New Zealand has no native land mammals. Instead, birds, reptiles and insects have inherited the full range of ecological niches available. The kakapo is one such bird: a green, flightless, nocturnal and solitary parrot that for centuries went unharmed, making booming calls for mates from bowl-like ground structures. But with humans came ground-dwelling mammals that were, at best, competitors and, at worst, predators of the kakapo. The species was driven to the edge of extinction. From 1949, desperate expeditions set out to find and protect the species, but by 1977 only 18 had been found, all of them male. Thankfully a population of 200 were then found on Stewart Island, but even these were under threat from feral cats, so efforts were made to evacuate the entire species to offshore island sanctuaries. In 1995 there were just 51 birds in the world.
A dedicated team has since worked tirelessly to pull the population away from the brink of extinction, and the total number of kakapo now stands at 123. This work has been very difficult, with methods to encourage mating ranging from bizarre to desperate - kakapo are highly picky and breeding is dependent on cone production of the rimu tree*. But 123 is still a fragile number.
In August 2003, a parrot form of Psittacine beak and feather disease was identified in a type of rosella in Wellington. The disease causes juvenile mortality, long-term immunological depression, feather abnormalities and beak rot. It is caused by a virus and is highly contagious. There is no cure. It is thought that it was introduced by the import of exotic parrots into the country, and it is now widespread in wild populations of sulphur-crested cockatoos and Eastern rosella.
Scirocco's fame spread the word of the adorable kakapo. Rightly their plight is now commonly known, but Scirocco has become a victim of his own success. Now that he has visited the mainland, the risk of contaminating the world's only population if Scirocco were to return is too great. It is not known if kakapo are susceptible to the disease, and the disease has never wiped out a parrot species, but with the kakapo still endangered, nothing can be chanced.
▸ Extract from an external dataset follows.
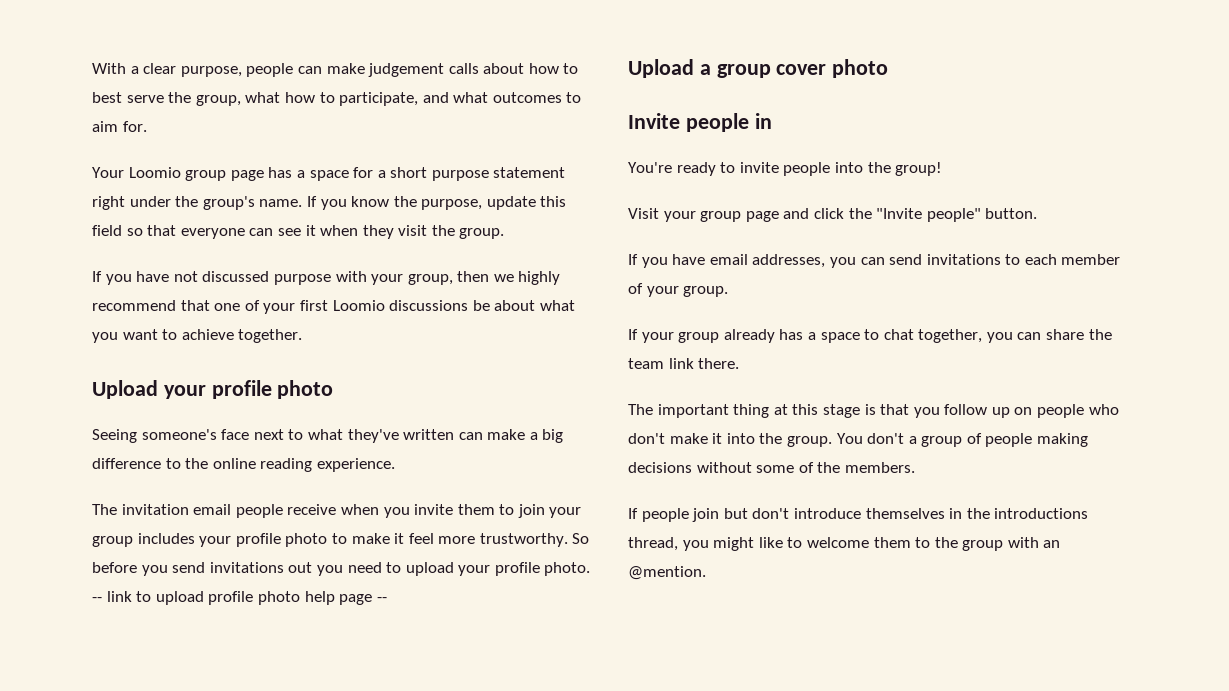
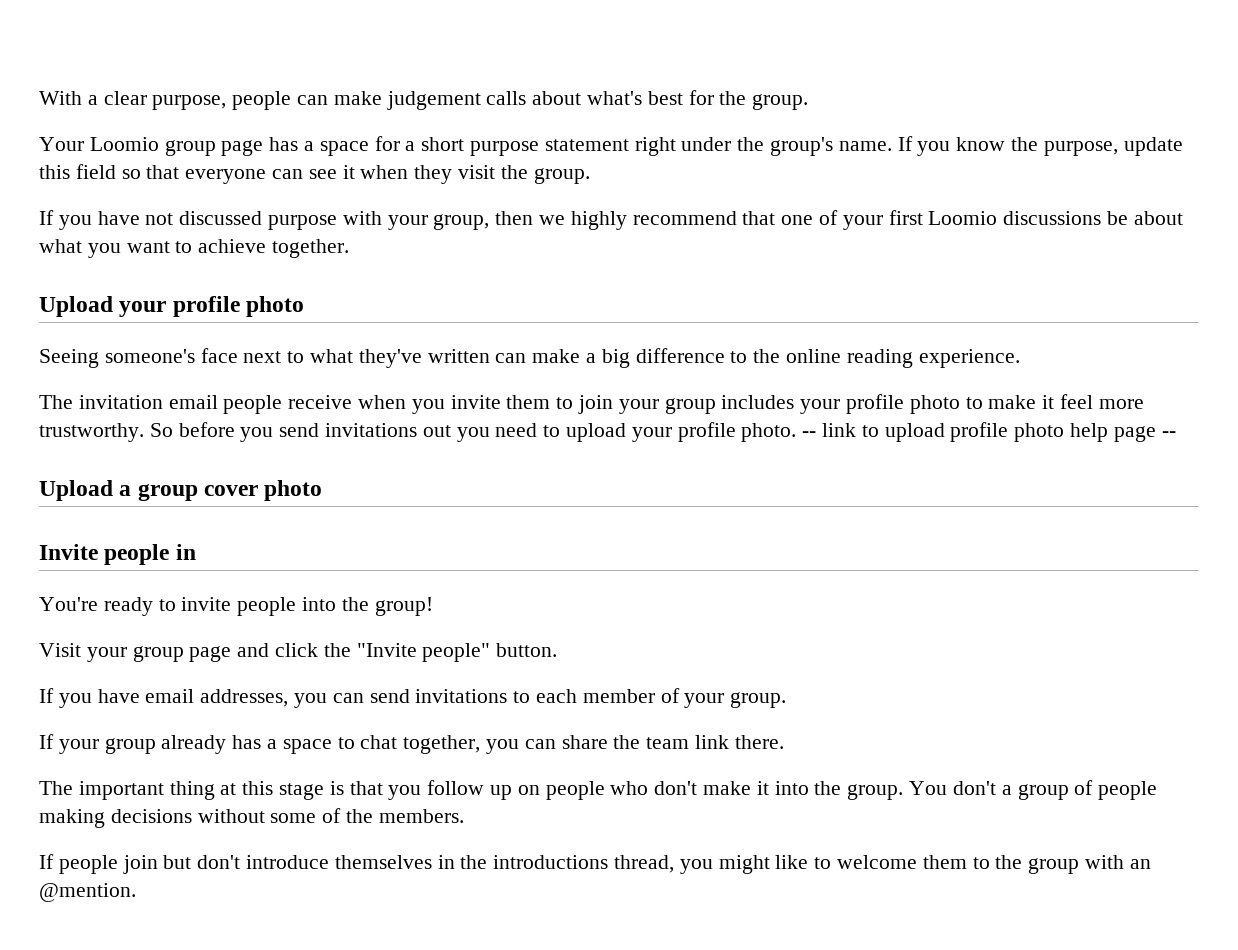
[528,63,579,74] [92,92,582,106] [92,121,147,132] how to best serve the group, what how to participate, and what outcomes to aim for. -> [587,90,809,110] what's best for the group.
All living kakapo on island sanctuaries will now be tested for the virus. Meanwhile, Scirocco is looking for a new home. So if you live in New Zealand and would like to adopt a frisky ball of feathers, now's your chance.
Sources and recommended reading:
Kakapo Recovery Programme: http://www.kakaporecovery.org.nz/
NZ Department of Conservation/Te Papa Atawhai: here and here
Massey University PBFD DNA test factsheet: here
*Such a relationship can be lethal: the tambalacoque tree of Mauritius was once thought to be dying out because in 1973 there were only 13 specimens, all of them 300 years old, with no known mechanism of germination. It was thought that the seeds could only germinate once they had passed through the digestive tract of one particular bird - the dodo. It has since been found that being eaten by turkeys can induce germination, so there is hope to save the species, although turkeys do not naturally like to eat the tambalacoque fruit.